「真剣に偏見解消を」ハンセン病家族、厚労相らに訴え

 ハンセン病元患者の家族による民事訴訟の判決確定を受け、厚生労働省は2日、法務省、文部科学省と合同で、原告団の家族らと偏見差別の解消に向けた施策を話し合う初の協議を開いた。これに先立ち、家族らと面会した加藤勝信厚労相はこれまでの施策を謝罪した上で「改めて問題の奥深さを知った」と述べ、人権啓発などの取り組みを強化する考えを示した。

 「長い間、父のことを隠して隠して生きてきた」。加藤氏との面会で涙ながらに話したのは、秋田県出身の女性。父親が元患者だったことは夫の親族や友人にも伝えていない。「関係性が変わってしまうという不安から話せない」といい、加藤氏に「秘密を抱えなくてもいいように施策を進めてほしい」と訴えた。

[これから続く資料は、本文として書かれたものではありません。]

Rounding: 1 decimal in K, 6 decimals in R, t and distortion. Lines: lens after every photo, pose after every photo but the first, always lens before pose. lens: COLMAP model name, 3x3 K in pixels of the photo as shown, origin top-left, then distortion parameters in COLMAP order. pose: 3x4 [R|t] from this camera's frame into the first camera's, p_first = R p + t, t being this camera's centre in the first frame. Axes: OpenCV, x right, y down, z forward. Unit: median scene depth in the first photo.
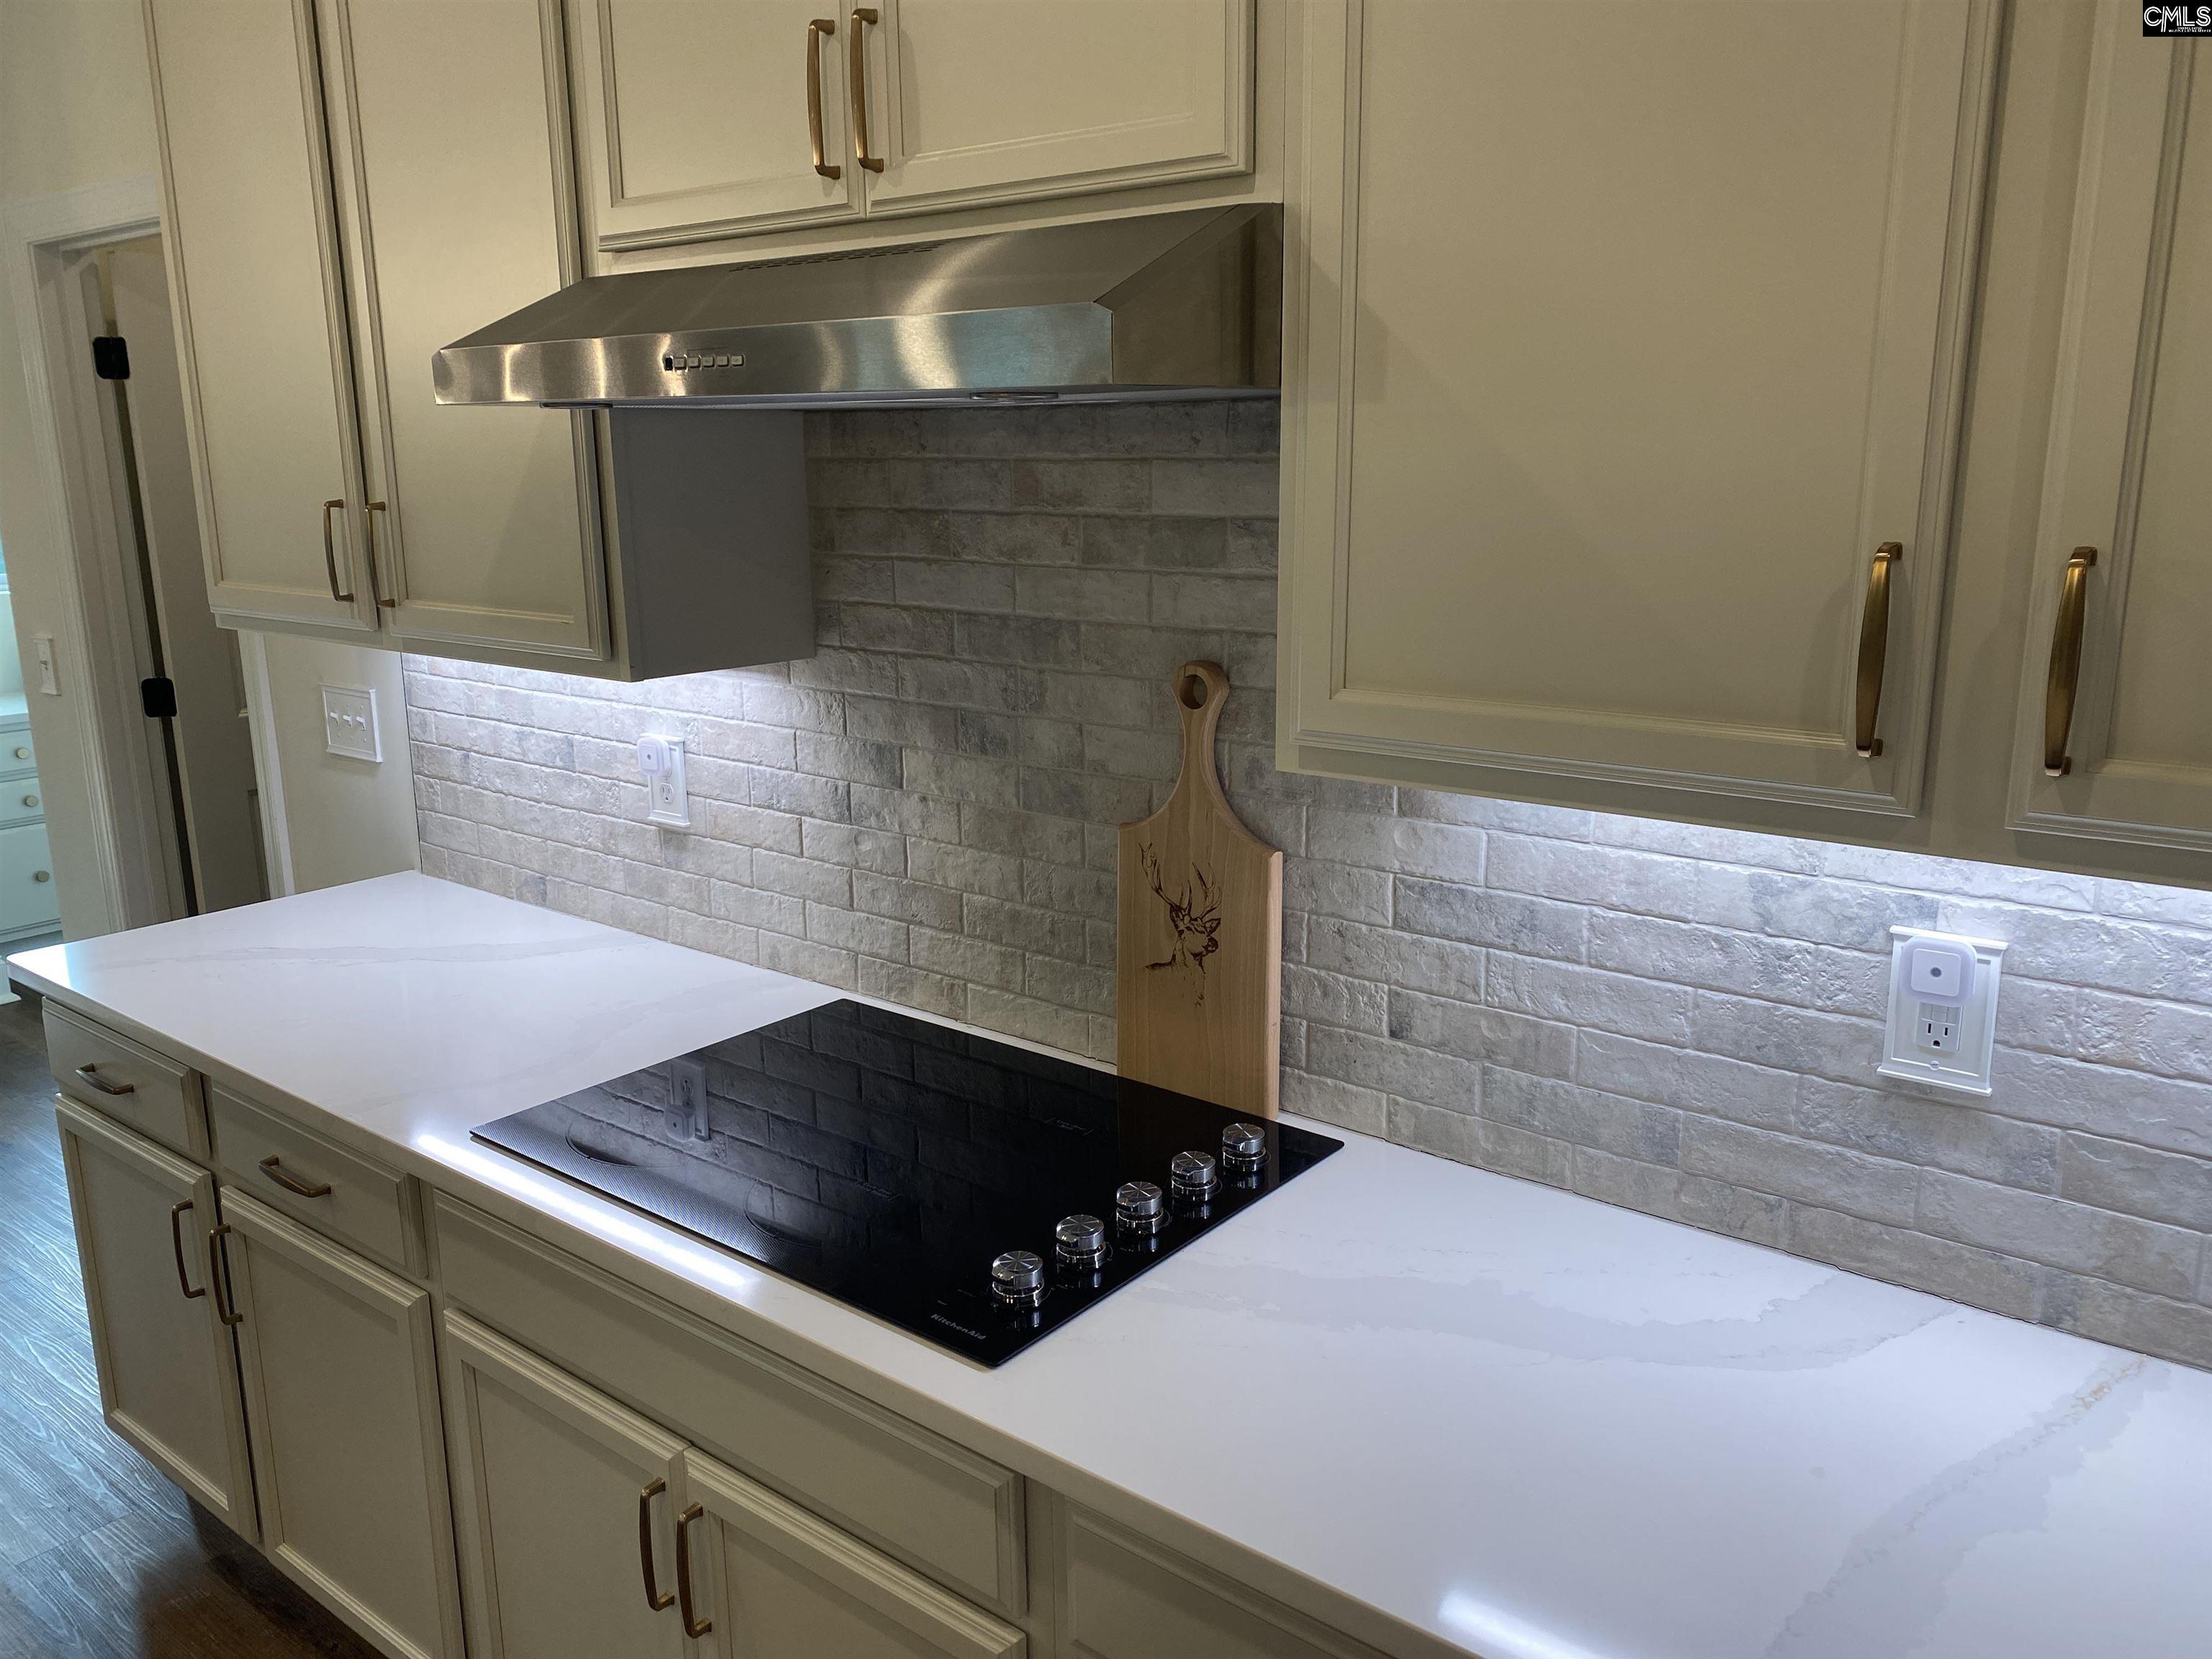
lens RADIAL K [[1681.8, 0, 1124.9], [0, 1681.8, 822.9], [0, 0, 1]] dist [0.051659, -0.051043]
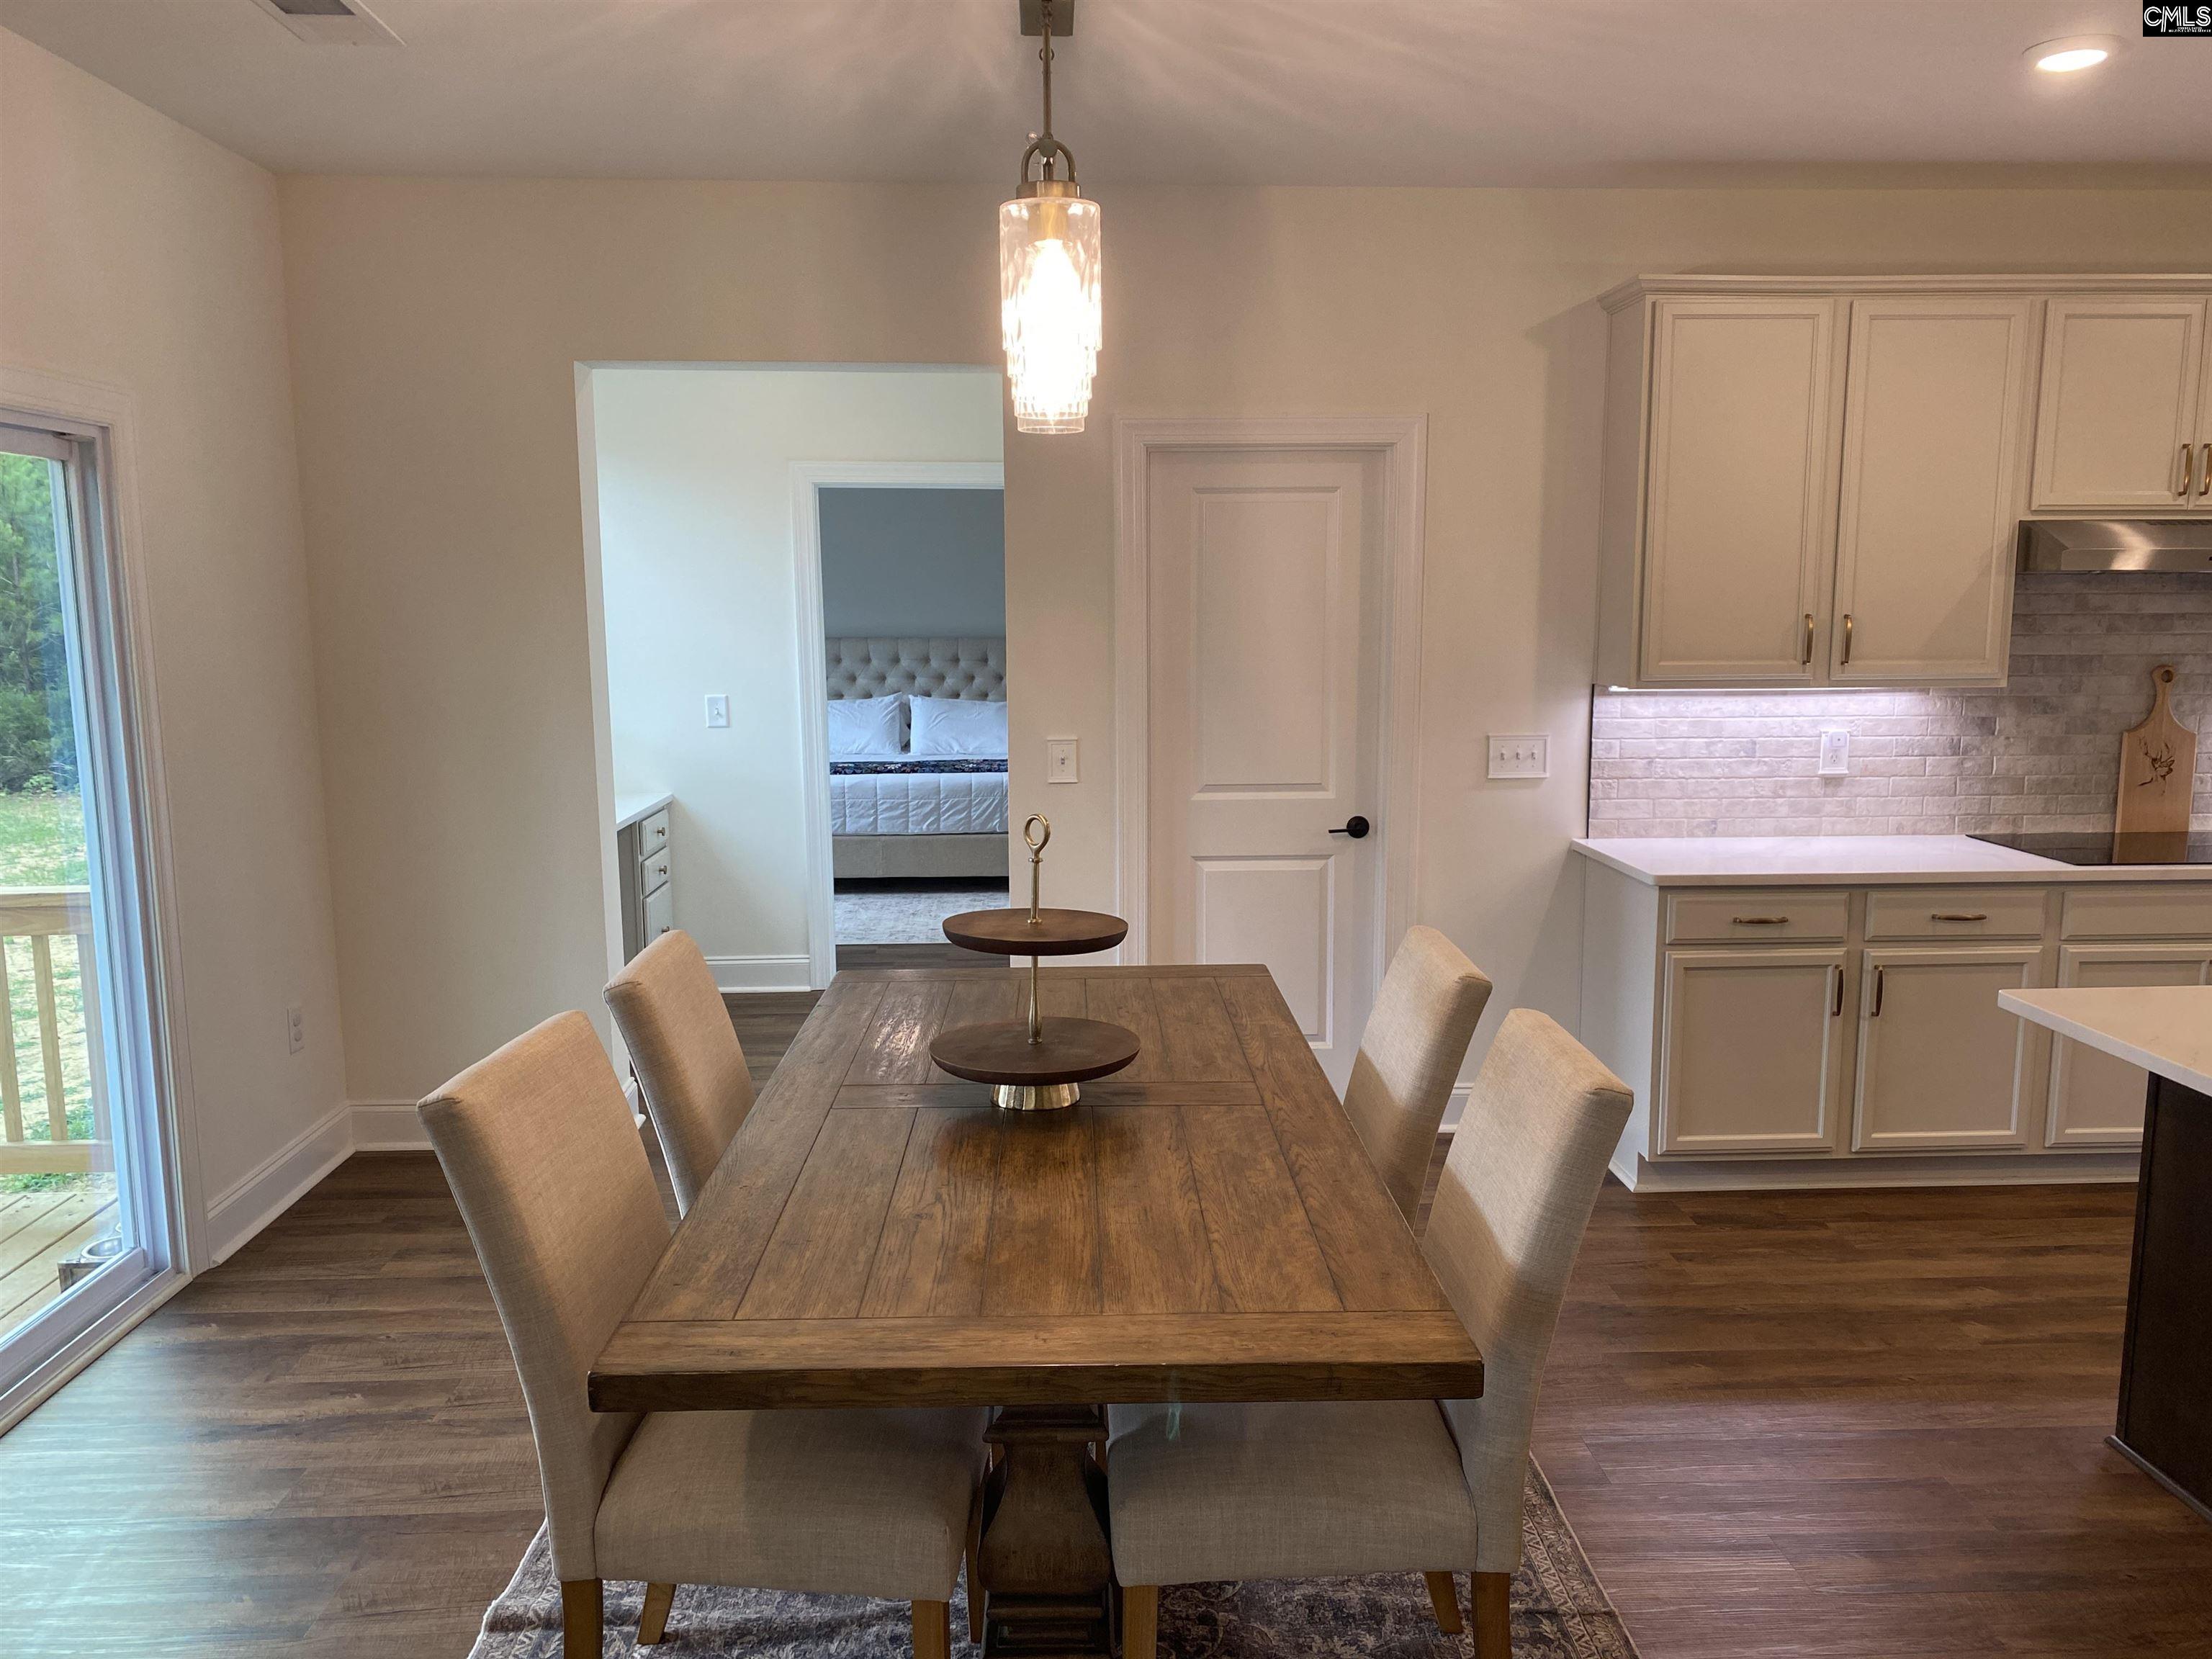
lens RADIAL K [[1681.8, 0, 1127.7], [0, 1681.8, 845.8], [0, 0, 1]] dist [0.051659, -0.051043]
pose [[0.747278, -0.091113, 0.658236, -2.806855], [0.143487, 0.989312, -0.025956, 0.021507], [-0.648835, 0.113845, 0.752364, 0.042715]]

 沖縄県出身の女性は、夫との結婚話を猛反対された経験を披露。夫の両親から「別れてくれ」と言われ、「強いショックを受け、何も言えなかった」。平成8年に、らい予防法が廃止された後だったが、「沖縄の人たちの偏見差別はそれほど強かった」と強調した。

 別の女性は姉と兄が小学校でハンセン病を扱った映画を見させられ、いじめがよりひどくなったことを打ち明け、「形だけの施策はいらない。真剣に、本気で偏見差別をなくしてほしい」と訴えた。

 合同協議では、橋本岳厚労副大臣が「偏見や差別を解消する国の目的が達成できていないことは厳然とした事実」と発言。これに対し、原告弁護団の徳田靖之共同代表は「啓発活動に効果があったのか検証せねばならない」と述べた。

 元患者の家族をめぐっては、原告団以外の家族を含めた被害補償のための関連法案が、4日招集の臨時国会に議員立法で提出される見通し。

 地裁判決では、続柄に応じて慰謝料に差がついた。国は補償額を判決より増額させる方針だが、一律補償を望む原告側との間で隔たりがある。家族の範囲に関しては親子や配偶者、きょうだいだけでなく、同居していたことを条件に、おいやめい、孫も対象とする方向で調整が進められている。